La palabra y el silencio
La palabra escrita es contundente. Se puede leer una y otra
vez. Puedes ampliar el tamaño y cambiar la fuente pero queda igualmente grabada.
La palabra oral, en cambio, se la lleva el viento. Es posible moldearla al gusto
y mitigar su trascendencia. Se puede incluso obviar su conocimiento. La memoria
suele ser benévola y ayuda a este cometido. Alguien me dijo una vez algunas de
estas cosas. Puede que no con esta claridad ni con el mismo sentido. La memoria
no es una de las ciencias más exactas. Mi interlocutor era en todo caso un
partidario de la palabra oral como medio adecuado para las situaciones
comprometidas, aquellas en las que la comunicación se examina en detalle desde
todos sus vértices.
¿Pero qué sucede cuando no se quiere o no se puede comunicar
ni de manera oral ni escrita? El silencio es silencio, no es escrito ni oral. Es
ambas cosas y es ninguna. También es infinitamente interpretable. En lengua
española se dice que quien calla otorga. Esta máxima popular, confirmada en la
práctica muchas veces, es cuanto menos cuestionable. A mí no me gusta el
silencio. Generalmente me incomoda porque no sé convivir con él. Con el afán de
romperlo, promuevo a menudo conversaciones estériles. El único objetivo de las
interacciones es precisamente esquivar el silencio y no tanto mantener una
conversación útil y provechosa para las partes implicadas.
Siempre he sido partidario de comunicar, de explicar las
cosas. A veces quizás las expliqué demasiado. O demasiado mal. El acierto es
algo muy subjetivo, ¡para qué engañarnos! Mi voluntad fue con frecuencia
aclaratoria, no obstante. Quise deshacer enredos y apagar fuegos. Expandir
conocimiento, retratar injusticias o simplemente dar un golpe en la mesa. Y
utilicé tantos medios como mensajes. Ya fuera una carta comprometedora, un escrito
sesudo o un tweet agitado. Una llamada telefónica fugaz, una conversación a
deshora, un susurro imperceptible o un guiño travieso.

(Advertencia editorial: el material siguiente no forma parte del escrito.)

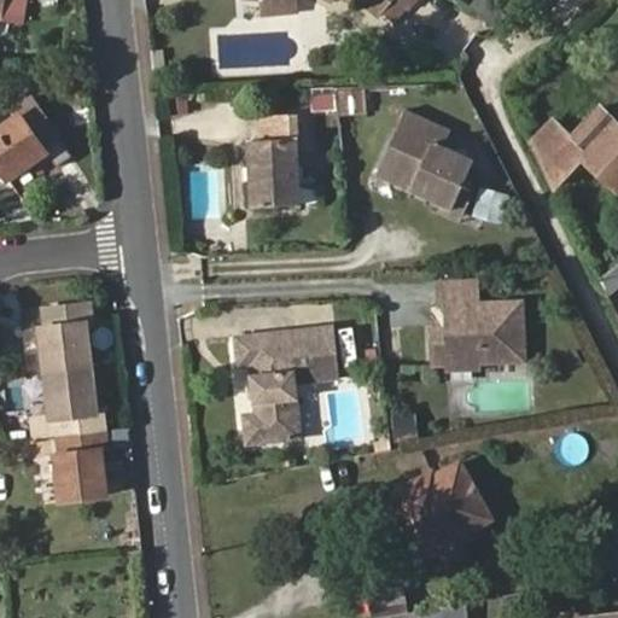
[(0,21),(17,25),(22,0),(3,0),(0,18),(0,21)]
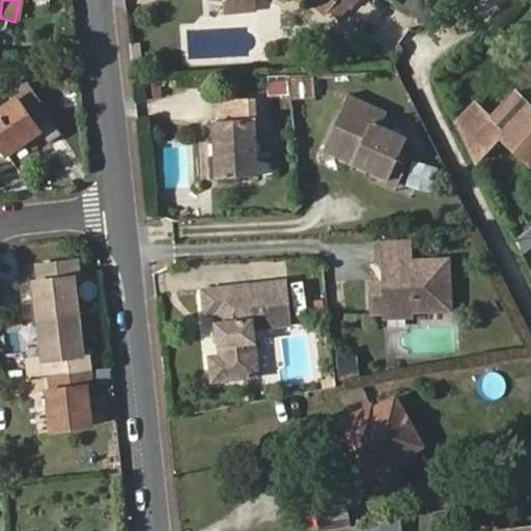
[(253,11),(252,0),(203,0),(204,15),(253,11)]
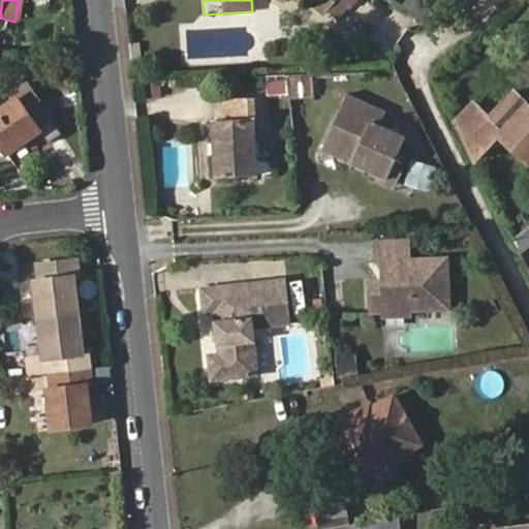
[(277,0),(284,3),(286,0),(292,0),(299,3),(300,0),(303,0),(320,16),(324,11),(334,0),(277,0)]
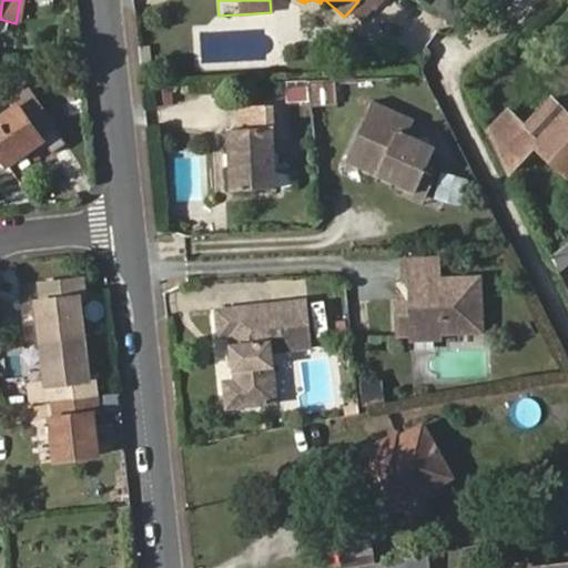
[(371,10),(378,0),(358,0),(348,12),(358,21),(369,9),(371,10)]
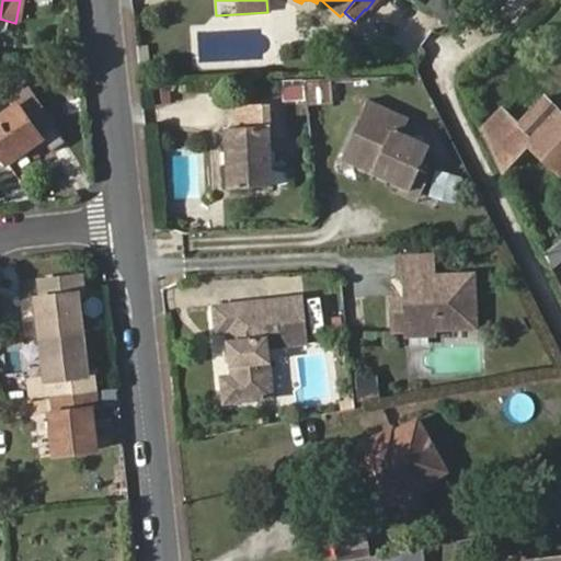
[(443,0),(428,0),(425,6),(448,26),(459,14),(443,0)]
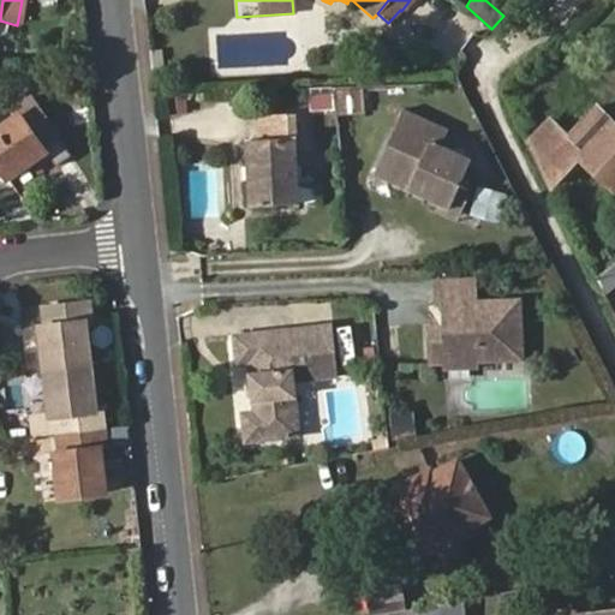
[(365,89),(339,87),(336,112),(363,114),(365,89)]
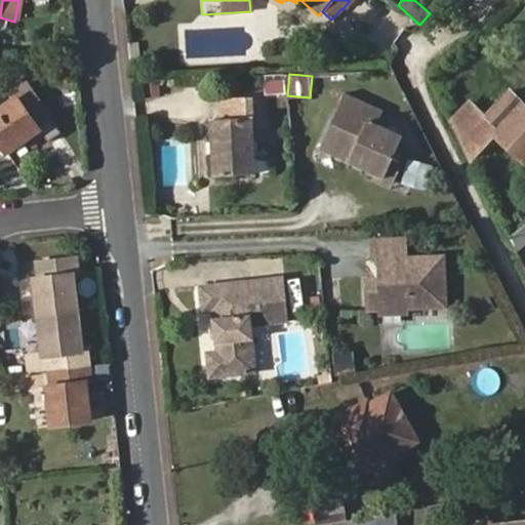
[(445,110),(450,120),(468,101),(486,113),(507,89),(494,78),(482,87),(474,80),(445,110)]
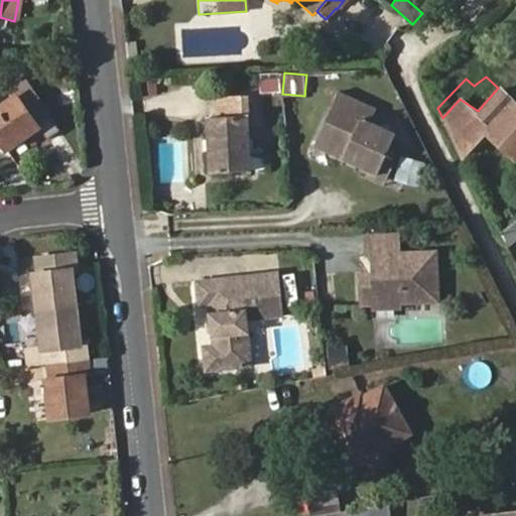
[(278,89),(278,78),(260,79),(260,90),(278,89)]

Como periodista no comunicar cuando existe necesidad de hacerlo
podría ser comparable a tener que hacer un día el pan sin la masa que da forma
a las crujientes barras que comemos con gusto. Dile a un panadero que cocine un
pan sin harina o que haga la tarta de chocolate sin chocolate. Es probable que
te conteste que no le toques las narices ni las orejas. Ahora bien, dile a un
periodista que escriba su artículo sin palabras o sin las palabras importantes.
Hoy no puedes utilizar crimen, amor ni misterio; solo hecho, relación y
situación. Golpe duro. Pídele que no escriba y aún será peor. Una culebrilla
molesta se introducirá en su cuerpo y lo recorrerá constantemente. El
periodista se tomará el café sin azúcar para congeniar con su amargo
temperamento.
Creo que hay más miedo a la palabra que al silencio. El
silencio es un bosque frondoso y abrigado en el que uno se puede esconder tanto
si llueve a cántaros como si hace sol. La palabra, ya sea oral o escrita, puede
ser una caminata feliz en un día soleado o un paseo entre prados embarrados con
violentos granizos y un viento infernal. Puede que el granizo dure lo que dura
un cubito de hielo en el desierto de Rajastán en verano, pero si estás fuera
del bosque te agarra. En un momento tienes más agua en tu ropa que la que
albergan todo el mar Cantábrico y parte del Mediterráneo juntos. Así todo, más
que pillar un resfriado, el verdadero fracaso es quedarse siempre a la sombra.
Dejar pasar los días soleados uno tras otro por miedo al granizo. Renunciar al
paseo primaveral. Yo me quedo con el granizo.